As a greenhouse, gas, methane has 80 times more potential of causing climate change than carbon dioxide (CO2) during its first 20 years in the atmosphere, according to research. It accounts for about one fifth of all greenhouse gases emissions.
Converting methane into CO2
Batten argues that removing the equivalent of one ton in methane emissions is more effective than avoiding the same amount of carbon dioxide. His plan is to convert methane into carbon dioxide, and use that to power bitcoin mining.
“You do that by finding leaking methane and cleanly burning it to generate electricity,” Batten outlined in a long April 29 thread on Twitter. “By doing that you get a +80 point for removing methane, but a -1 point penalty for the residual carbon dioxide, so its still 79x more effective than removing CO2 from our atmosphere.”
Methane is produced mainly in landfills and in agriculture, particularly during the digestive processes of a cow. Human activities such as driving cars, oil and gas fields also cause CH4 emissions. Once burnt, however, methane disintegrates to form non-global warming gas products.
Bitcoin miners have started to experiment with the use of what is called “stranded gas” – flared and vented natural gas from the oil industry – to power their mining rigs. Ordinarily, this is gas that will either go to waste or is burnt. Batten says miners could add to this energy produced from landfills.
“If Bitcoin miners were used throughout the world’s oil fields and landfills, they would reduce our global emissions by a huge 8.5%: 1.5% for oil fields and 7% for landfills,” Batten explained.

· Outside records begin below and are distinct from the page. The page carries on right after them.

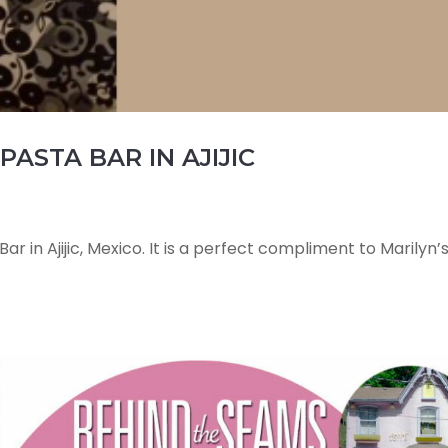
PASTA BAR IN AJIJIC
ar in Ajijic, Mexico. It is a perfect compliment to Marilyn’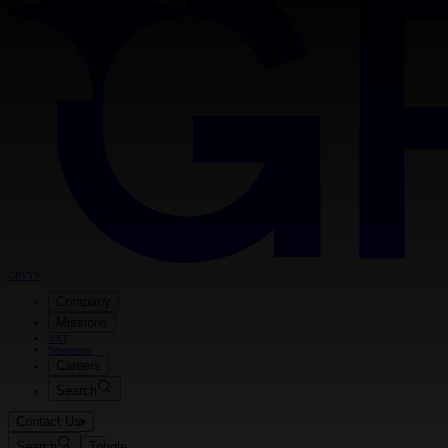
GRVTY
Company
Missions
NXT
Newsroom
Careers
Search
Contact Us
Search
Toggle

Batten adds that the quantum of methane in the world has been understated, quoting NASA data which says the world underestimated oil and gas methane emissions by 40 percent. Landfill gas has been under-quantified by 127%, he says.
BTC energy consumption behind the banking industry’s
Scientists blame the emission of greenhouse gases such as carbon dioxide for causing climate change. Now, bitcoin mining is caught in the matrix. Some academics and economists have criticized the process by which new bitcoins are created, often called mining, claiming it fuels climate change.
They say that mining consumes too much electricity generated from fossil fuels like coal, a major source of carbon emissions. For example, Fairplanet argues that “each bitcoin transaction uses around 2,100 kilowatt hours (kWh), which is roughly what an average U.S. household consumes in 75 days.”
Much less is said about electricity usage involving legacy, monopoly financial institutions like commercial lenders.
In August 2018, Dr Katrina M. Kelly-Pitou, a researcher at the University of Pittsburgh’s Department of Electrical and Computer Engineering, published her “Stop worrying about how much energy bitcoin uses” article, which tackles the notion that mining is inherently energy wasteful and thus dangerous to the environment.
Regarding the oft-cited estimation that “BTC mining used 30 terawatt hours in 2017” – as much as Ireland, she explained:
“This is a lot, but not exorbitant. Banking consumes an estimated 100 terrawatts of power annually. If bitcoin technology were to mature by more than 100 times its current market size, it would still equal only 2% of all energy consumption.”
Methane ‘not get out of jail card’ for BTC
Batten, however, also emphasizes that methane emissions is not a ‘get out of jail card’ for bitcoin.
“We need to do both methane and CO2 reduction together,” he urged. “While methane is more lethal, carbon dioxide is much more prevalent. So reducing our emissions of each by 50% is super important.”